# [Assignment]
Search term "Стороны": copy each line of the records that contains it.

________________________

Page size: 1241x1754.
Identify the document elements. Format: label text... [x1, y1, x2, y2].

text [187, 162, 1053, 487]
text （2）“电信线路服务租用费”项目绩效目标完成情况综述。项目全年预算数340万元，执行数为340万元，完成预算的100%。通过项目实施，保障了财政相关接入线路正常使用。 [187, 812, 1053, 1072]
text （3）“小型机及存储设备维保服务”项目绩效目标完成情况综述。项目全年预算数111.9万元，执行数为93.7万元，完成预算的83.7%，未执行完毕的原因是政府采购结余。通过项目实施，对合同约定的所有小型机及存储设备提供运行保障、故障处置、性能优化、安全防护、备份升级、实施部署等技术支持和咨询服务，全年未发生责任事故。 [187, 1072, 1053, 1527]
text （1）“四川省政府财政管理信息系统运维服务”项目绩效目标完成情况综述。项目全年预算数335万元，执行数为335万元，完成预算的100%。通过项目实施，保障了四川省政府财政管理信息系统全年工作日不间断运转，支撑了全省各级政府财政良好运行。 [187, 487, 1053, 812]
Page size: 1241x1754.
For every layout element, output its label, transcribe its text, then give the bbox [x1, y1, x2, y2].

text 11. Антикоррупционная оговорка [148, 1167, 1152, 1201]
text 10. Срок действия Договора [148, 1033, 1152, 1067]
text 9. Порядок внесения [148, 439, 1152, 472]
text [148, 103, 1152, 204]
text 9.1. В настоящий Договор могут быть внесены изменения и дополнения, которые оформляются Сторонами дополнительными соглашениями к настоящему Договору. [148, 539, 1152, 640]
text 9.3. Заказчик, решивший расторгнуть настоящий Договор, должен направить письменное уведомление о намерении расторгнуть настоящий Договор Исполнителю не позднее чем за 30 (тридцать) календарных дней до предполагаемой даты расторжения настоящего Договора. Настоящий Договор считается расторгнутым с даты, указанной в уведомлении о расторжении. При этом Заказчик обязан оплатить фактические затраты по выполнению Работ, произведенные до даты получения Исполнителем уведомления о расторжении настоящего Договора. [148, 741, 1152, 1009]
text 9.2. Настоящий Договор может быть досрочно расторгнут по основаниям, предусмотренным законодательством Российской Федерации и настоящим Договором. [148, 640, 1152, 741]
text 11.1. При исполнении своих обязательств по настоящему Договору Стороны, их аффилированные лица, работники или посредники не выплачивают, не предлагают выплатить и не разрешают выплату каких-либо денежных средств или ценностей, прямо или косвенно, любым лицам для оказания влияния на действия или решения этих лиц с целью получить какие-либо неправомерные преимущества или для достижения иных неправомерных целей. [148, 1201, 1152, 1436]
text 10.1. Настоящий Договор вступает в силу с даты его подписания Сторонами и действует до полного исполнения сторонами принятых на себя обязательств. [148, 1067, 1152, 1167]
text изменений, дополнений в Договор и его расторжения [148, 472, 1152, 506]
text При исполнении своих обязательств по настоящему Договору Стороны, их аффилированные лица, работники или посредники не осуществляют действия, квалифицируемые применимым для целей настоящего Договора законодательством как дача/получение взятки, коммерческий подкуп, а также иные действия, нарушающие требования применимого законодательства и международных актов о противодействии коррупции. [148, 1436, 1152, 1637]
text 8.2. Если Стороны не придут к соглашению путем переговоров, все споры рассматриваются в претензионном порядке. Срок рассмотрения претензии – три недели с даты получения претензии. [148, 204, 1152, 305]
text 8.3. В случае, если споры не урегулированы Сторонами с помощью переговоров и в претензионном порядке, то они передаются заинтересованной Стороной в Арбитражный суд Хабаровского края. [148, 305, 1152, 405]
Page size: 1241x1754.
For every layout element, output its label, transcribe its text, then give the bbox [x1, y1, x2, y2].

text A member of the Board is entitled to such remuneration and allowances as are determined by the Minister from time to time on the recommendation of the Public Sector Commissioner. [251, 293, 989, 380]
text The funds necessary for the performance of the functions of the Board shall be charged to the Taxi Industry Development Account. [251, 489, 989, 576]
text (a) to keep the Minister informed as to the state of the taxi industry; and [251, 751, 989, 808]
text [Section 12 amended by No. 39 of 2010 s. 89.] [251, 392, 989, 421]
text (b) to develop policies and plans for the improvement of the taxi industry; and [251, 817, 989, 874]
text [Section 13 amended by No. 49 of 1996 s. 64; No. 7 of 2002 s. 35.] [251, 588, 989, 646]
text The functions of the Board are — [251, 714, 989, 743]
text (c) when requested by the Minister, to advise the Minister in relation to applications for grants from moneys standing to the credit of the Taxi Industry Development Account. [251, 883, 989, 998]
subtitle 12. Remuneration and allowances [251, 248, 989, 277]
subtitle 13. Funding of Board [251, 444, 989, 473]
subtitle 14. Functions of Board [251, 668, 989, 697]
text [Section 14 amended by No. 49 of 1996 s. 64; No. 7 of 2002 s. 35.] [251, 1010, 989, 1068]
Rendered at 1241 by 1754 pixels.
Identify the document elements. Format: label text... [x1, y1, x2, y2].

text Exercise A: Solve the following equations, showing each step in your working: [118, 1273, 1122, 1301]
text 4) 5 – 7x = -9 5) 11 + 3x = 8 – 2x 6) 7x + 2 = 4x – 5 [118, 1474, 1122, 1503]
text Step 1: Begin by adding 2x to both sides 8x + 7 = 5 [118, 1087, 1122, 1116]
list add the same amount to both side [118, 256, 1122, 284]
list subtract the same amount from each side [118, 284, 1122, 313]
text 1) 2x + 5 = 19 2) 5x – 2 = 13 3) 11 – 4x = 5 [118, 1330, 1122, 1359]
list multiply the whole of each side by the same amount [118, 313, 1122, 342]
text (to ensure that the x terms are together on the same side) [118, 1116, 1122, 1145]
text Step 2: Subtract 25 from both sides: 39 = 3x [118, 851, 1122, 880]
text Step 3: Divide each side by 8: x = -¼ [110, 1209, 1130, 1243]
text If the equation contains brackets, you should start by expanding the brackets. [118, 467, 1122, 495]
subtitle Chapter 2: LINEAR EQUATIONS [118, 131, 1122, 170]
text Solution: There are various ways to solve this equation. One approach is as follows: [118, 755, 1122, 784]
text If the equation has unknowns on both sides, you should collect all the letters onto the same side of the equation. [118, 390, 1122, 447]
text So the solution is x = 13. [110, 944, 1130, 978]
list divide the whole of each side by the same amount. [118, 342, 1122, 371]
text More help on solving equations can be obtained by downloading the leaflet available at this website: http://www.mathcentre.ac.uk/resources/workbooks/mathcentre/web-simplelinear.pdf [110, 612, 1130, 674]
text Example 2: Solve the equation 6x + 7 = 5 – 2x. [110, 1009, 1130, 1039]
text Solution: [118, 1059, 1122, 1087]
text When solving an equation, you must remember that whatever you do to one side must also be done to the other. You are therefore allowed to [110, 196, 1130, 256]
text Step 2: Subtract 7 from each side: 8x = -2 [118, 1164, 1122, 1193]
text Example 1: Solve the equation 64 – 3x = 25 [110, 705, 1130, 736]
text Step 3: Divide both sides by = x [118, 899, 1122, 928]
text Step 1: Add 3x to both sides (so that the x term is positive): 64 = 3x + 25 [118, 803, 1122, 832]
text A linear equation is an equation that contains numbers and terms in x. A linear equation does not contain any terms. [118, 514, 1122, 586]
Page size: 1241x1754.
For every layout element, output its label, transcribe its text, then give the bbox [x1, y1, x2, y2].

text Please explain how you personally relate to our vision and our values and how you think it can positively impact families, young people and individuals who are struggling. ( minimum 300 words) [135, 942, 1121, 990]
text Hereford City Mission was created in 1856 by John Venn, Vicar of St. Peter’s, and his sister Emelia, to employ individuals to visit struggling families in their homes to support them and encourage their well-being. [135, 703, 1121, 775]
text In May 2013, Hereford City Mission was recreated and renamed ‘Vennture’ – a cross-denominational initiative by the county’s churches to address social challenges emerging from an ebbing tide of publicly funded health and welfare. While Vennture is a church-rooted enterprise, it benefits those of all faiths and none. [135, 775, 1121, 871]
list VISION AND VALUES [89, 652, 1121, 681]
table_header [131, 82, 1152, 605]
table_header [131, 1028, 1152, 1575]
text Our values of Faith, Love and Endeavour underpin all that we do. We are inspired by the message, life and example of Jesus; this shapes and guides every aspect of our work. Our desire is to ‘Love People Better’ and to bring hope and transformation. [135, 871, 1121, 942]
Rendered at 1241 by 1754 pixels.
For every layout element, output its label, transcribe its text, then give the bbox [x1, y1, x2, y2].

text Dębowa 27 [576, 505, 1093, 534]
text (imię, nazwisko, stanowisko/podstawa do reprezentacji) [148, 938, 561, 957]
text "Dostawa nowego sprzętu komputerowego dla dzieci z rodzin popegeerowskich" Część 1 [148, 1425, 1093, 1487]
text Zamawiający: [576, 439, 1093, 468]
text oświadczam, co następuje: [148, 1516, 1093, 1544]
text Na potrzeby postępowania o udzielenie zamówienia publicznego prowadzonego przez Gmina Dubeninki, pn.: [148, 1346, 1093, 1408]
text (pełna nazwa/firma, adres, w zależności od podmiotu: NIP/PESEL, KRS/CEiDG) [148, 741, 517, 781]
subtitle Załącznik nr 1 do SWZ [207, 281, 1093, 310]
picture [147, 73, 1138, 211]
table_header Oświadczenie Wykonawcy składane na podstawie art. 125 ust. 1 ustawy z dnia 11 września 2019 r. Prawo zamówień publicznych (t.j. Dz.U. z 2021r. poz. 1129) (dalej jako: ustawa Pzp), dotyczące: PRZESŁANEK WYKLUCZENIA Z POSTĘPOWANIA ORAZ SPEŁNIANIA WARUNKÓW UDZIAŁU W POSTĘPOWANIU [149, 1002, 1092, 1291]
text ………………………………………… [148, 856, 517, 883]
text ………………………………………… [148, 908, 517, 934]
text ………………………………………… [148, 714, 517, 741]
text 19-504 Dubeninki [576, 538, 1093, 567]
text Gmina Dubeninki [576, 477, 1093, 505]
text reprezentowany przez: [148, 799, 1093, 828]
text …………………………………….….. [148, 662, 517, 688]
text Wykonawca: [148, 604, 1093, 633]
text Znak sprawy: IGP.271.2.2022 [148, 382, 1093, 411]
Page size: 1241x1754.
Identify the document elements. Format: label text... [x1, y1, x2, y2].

________________________

# [Problem solution]
text 11.1. При исполнении своих обязательств по настоящему Договору Стороны, их аффилированные лица, работники или посредники не выплачивают, не предлагают выплатить и не разрешают выплату каких-либо денежных средств или ценностей, прямо или косвенно, любым лицам для оказания влияния на действия или решения этих лиц с целью получить какие-либо неправомерные преимущества или для достижения иных неправомерных целей. [148, 1201, 1152, 1436]
text При исполнении своих обязательств по настоящему Договору Стороны, их аффилированные лица, работники или посредники не осуществляют действия, квалифицируемые применимым для целей настоящего Договора законодательством как дача/получение взятки, коммерческий подкуп, а также иные действия, нарушающие требования применимого законодательства и международных актов о противодействии коррупции. [148, 1436, 1152, 1637]
text 8.2. Если Стороны не придут к соглашению путем переговоров, все споры рассматриваются в претензионном порядке. Срок рассмотрения претензии – три недели с даты получения претензии. [148, 204, 1152, 305]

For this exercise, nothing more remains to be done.